(Dataset records)
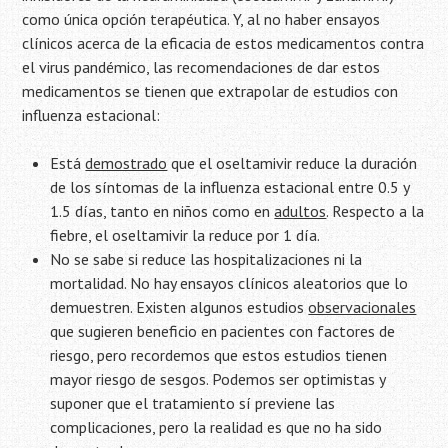
como única opción terapéutica. Y, al no haber ensayos
clínicos acerca de la eficacia de estos medicamentos contra
el virus pandémico, las recomendaciones de dar estos
medicamentos se tienen que extrapolar de estudios con
influenza estacional:
Está
demostrado
que el oseltamivir reduce la duración
de los síntomas de la influenza estacional entre 0.5 y
1.5 días, tanto en niños como en
adultos
. Respecto a la
fiebre, el oseltamivir la reduce por 1 día.
No se sabe si reduce las hospitalizaciones ni la
mortalidad. No hay ensayos clínicos aleatorios que lo
demuestren. Existen algunos estudios
observacionales
que sugieren beneficio en pacientes con factores de
riesgo, pero recordemos que estos estudios tienen
mayor riesgo de sesgos. Podemos ser optimistas y
suponer que el tratamiento sí previene las
complicaciones, pero la realidad es que no ha sido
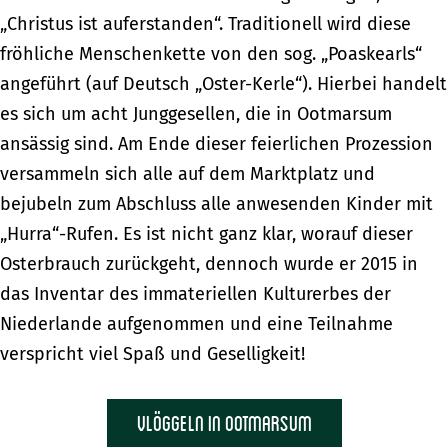
„Christus ist auferstanden“. Traditionell wird diese
fröhliche Menschenkette von den sog. „Poaskearls“
angeführt (auf Deutsch „Oster-Kerle“). Hierbei handelt
es sich um acht Junggesellen, die in Ootmarsum
ansässig sind. Am Ende dieser feierlichen Prozession
versammeln sich alle auf dem Marktplatz und
bejubeln zum Abschluss alle anwesenden Kinder mit
„Hurra“-Rufen. Es ist nicht ganz klar, worauf dieser
Osterbrauch zurückgeht, dennoch wurde er 2015 in
das Inventar des immateriellen Kulturerbes der
Niederlande aufgenommen und eine Teilnahme
verspricht viel Spaß und Geselligkeit!
Vlöggeln in Ootmarsum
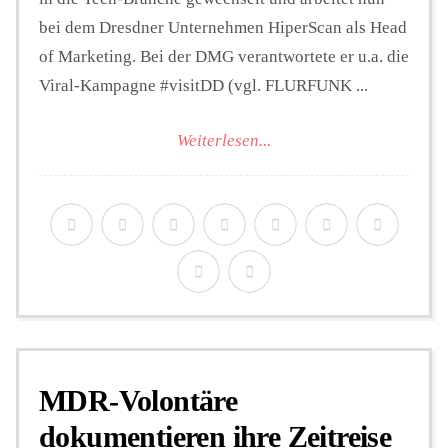
bei dem Dresdner Unternehmen HiperScan als Head
of Marketing. Bei der DMG verantwortete er u.a. die
Viral-Kampagne #visitDD (vgl. FLURFUNK ...
Weiterlesen...
MDR-Volontäre
dokumentieren ihre Zeitreise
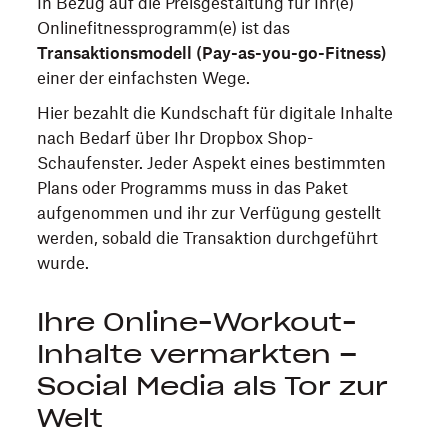
In Bezug auf die Preisgestaltung für Ihr(e)
Onlinefitnessprogramm(e) ist das
Transaktionsmodell (Pay-as-you-go-Fitness)
einer der einfachsten Wege.
Hier bezahlt die Kundschaft für digitale Inhalte
nach Bedarf über Ihr Dropbox Shop-
Schaufenster. Jeder Aspekt eines bestimmten
Plans oder Programms muss in das Paket
aufgenommen und ihr zur Verfügung gestellt
werden, sobald die Transaktion durchgeführt
wurde.
Ihre Online-Workout-
Inhalte vermarkten –
Social Media als Tor zur
Welt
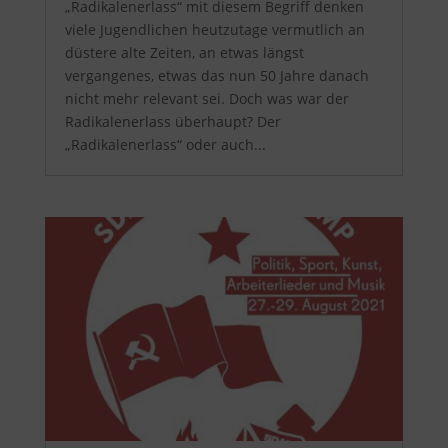
„Radikalenerlass“ mit diesem Begriff denken
viele Jugendlichen heutzutage vermutlich an
düstere alte Zeiten, an etwas längst
vergangenes, etwas das nun 50 Jahre danach
nicht mehr relevant sei. Doch was war der
Radikalenerlass überhaupt? Der
„Radikalenerlass“ oder auch...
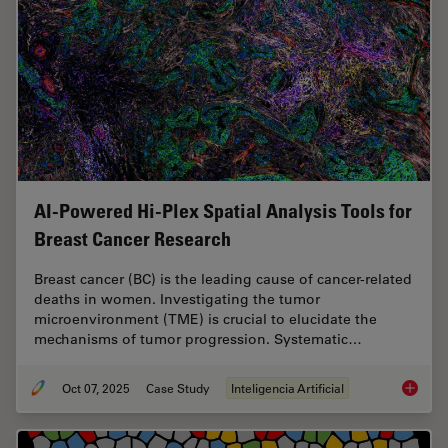
AI-Powered Hi-Plex Spatial Analysis Tools for
Breast Cancer Research
Breast cancer (BC) is the leading cause of cancer-related
deaths in women. Investigating the tumor
microenvironment (TME) is crucial to elucidate the
mechanisms of tumor progression. Systematic…
Oct 07, 2025
Case Study
Inteligencia Artificial
AI-Powe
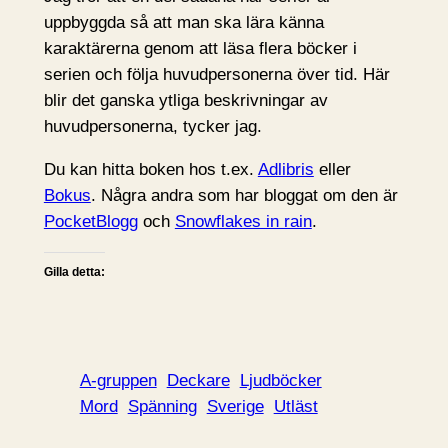
uppbyggda så att man ska lära känna
karaktärerna genom att läsa flera böcker i
serien och följa huvudpersonerna över tid. Här
blir det ganska ytliga beskrivningar av
huvudpersonerna, tycker jag.
Du kan hitta boken hos t.ex.
Adlibris
eller
Bokus
. Några andra som har bloggat om den är
PocketBlogg
och
Snowflakes in rain
.
Gilla detta:
A-gruppen
Deckare
Ljudböcker
Mord
Spänning
Sverige
Utläst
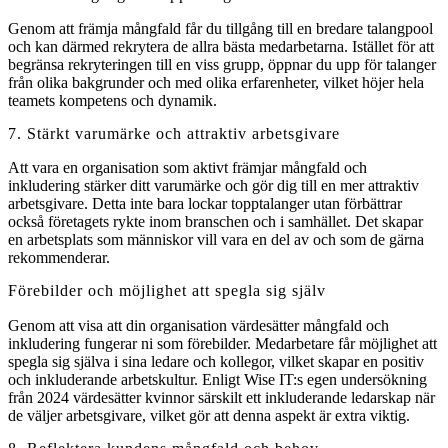
Genom att främja mångfald får du tillgång till en bredare talangpool
och kan därmed rekrytera de allra bästa medarbetarna. Istället för att
begränsa rekryteringen till en viss grupp, öppnar du upp för talanger
från olika bakgrunder och med olika erfarenheter, vilket höjer hela
teamets kompetens och dynamik.
7. Stärkt varumärke och attraktiv arbetsgivare
Att vara en organisation som aktivt främjar mångfald och
inkludering stärker ditt varumärke och gör dig till en mer attraktiv
arbetsgivare. Detta inte bara lockar topptalanger utan förbättrar
också företagets rykte inom branschen och i samhället. Det skapar
en arbetsplats som människor vill vara en del av och som de gärna
rekommenderar.
Förebilder och möjlighet att spegla sig själv
Genom att visa att din organisation värdesätter mångfald och
inkludering fungerar ni som förebilder. Medarbetare får möjlighet att
spegla sig själva i sina ledare och kollegor, vilket skapar en positiv
och inkluderande arbetskultur. Enligt Wise IT:s egen undersökning
från 2024 värdesätter kvinnor särskilt ett inkluderande ledarskap när
de väljer arbetsgivare, vilket gör att denna aspekt är extra viktig.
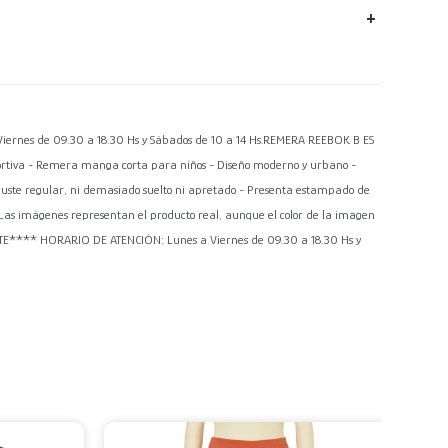
nes de 09.30 a 18.30 Hs y Sábados de 10 a 14 Hs.REMERA REEBOK B ES
ortiva - Remera manga corta para niños - Diseño moderno y urbano -
Ajuste regular, ni demasiado suelto ni apretado - Presenta estampado de
 Las imágenes representan el producto real, aunque el color de la imagen
TE**** HORARIO DE ATENCIÓN: Lunes a Viernes de 09.30 a 18.30 Hs y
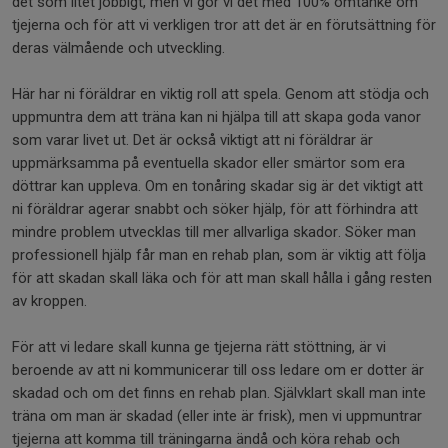
det som litet jobbigt, men vi gör vi det med 100% omtanke om
tjejerna och för att vi verkligen tror att det är en förutsättning för
deras välmående och utveckling.
Här har ni föräldrar en viktig roll att spela. Genom att stödja och
uppmuntra dem att träna kan ni hjälpa till att skapa goda vanor
som varar livet ut. Det är också viktigt att ni föräldrar är
uppmärksamma på eventuella skador eller smärtor som era
döttrar kan uppleva. Om en tonåring skadar sig är det viktigt att
ni föräldrar agerar snabbt och söker hjälp, för att förhindra att
mindre problem utvecklas till mer allvarliga skador. Söker man
professionell hjälp får man en rehab plan, som är viktig att följa
för att skadan skall läka och för att man skall hålla i gång resten
av kroppen.
För att vi ledare skall kunna ge tjejerna rätt stöttning, är vi
beroende av att ni kommunicerar till oss ledare om er dotter är
skadad och om det finns en rehab plan. Självklart skall man inte
träna om man är skadad (eller inte är frisk), men vi uppmuntrar
tjejerna att komma till träningarna ändå och köra rehab och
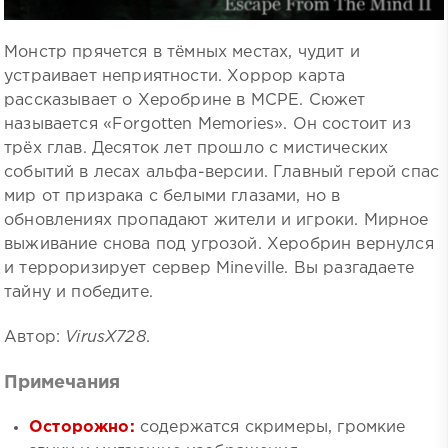
Монстр прячется в тёмных местах, чудит и
устраивает неприятности. Хоррор карта
рассказывает о Херобрине в MCPE. Сюжет
называется «Forgotten Memories». Он состоит из
трёх глав. Десяток лет прошло с мистических
событий в лесах альфа-версии. Главный герой спас
мир от призрака с белыми глазами, но в
обновлениях пропадают жители и игроки. Мирное
выживание снова под угрозой. Херобрин вернулся
и терроризирует сервер Mineville. Вы разгадаете
тайну и победите.
Автор:
VirusX728
.
Примечания
Осторожно:
содержатся скримеры, громкие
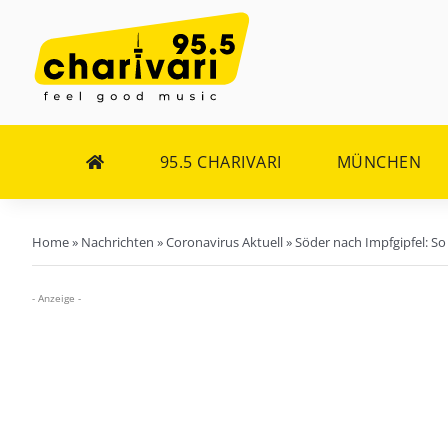
Zum
Inhalt
springen
95.5 CHARIVARI
MÜNCHEN
Home
»
Nachrichten
»
Coronavirus Aktuell
»
Söder nach Impfgipfel: So
- Anzeige -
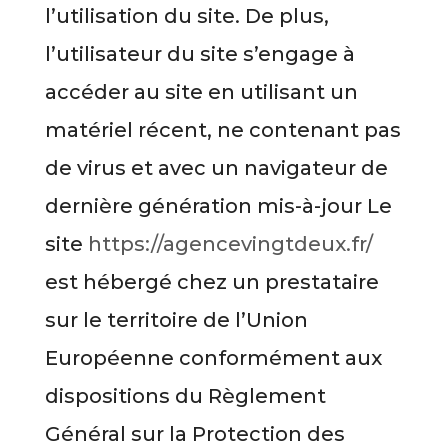
l’utilisation du site. De plus,
l’utilisateur du site s’engage à
accéder au site en utilisant un
matériel récent, ne contenant pas
de virus et avec un navigateur de
dernière génération mis-à-jour Le
site
https://agencevingtdeux.fr/
est hébergé chez un prestataire
sur le territoire de l’Union
Européenne conformément aux
dispositions du Règlement
Général sur la Protection des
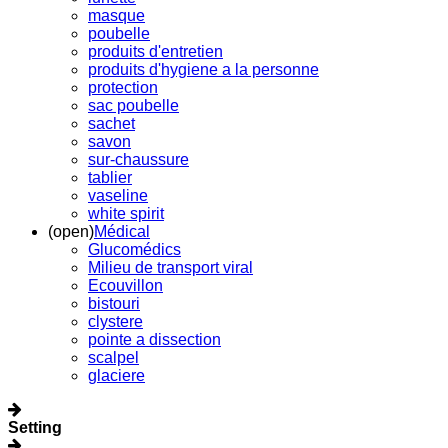
masque
poubelle
produits d'entretien
produits d'hygiene a la personne
protection
sac poubelle
sachet
savon
sur-chaussure
tablier
vaseline
white spirit
(open)
Médical
Glucomédics
Milieu de transport viral
Ecouvillon
bistouri
clystere
pointe a dissection
scalpel
glaciere
Setting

- **Task prompt**
Search the entries above for "ensayos". Show every line that has it.

- **Response**
como única opción terapéutica. Y, al no haber ensayos
mortalidad. No hay ensayos clínicos aleatorios que lo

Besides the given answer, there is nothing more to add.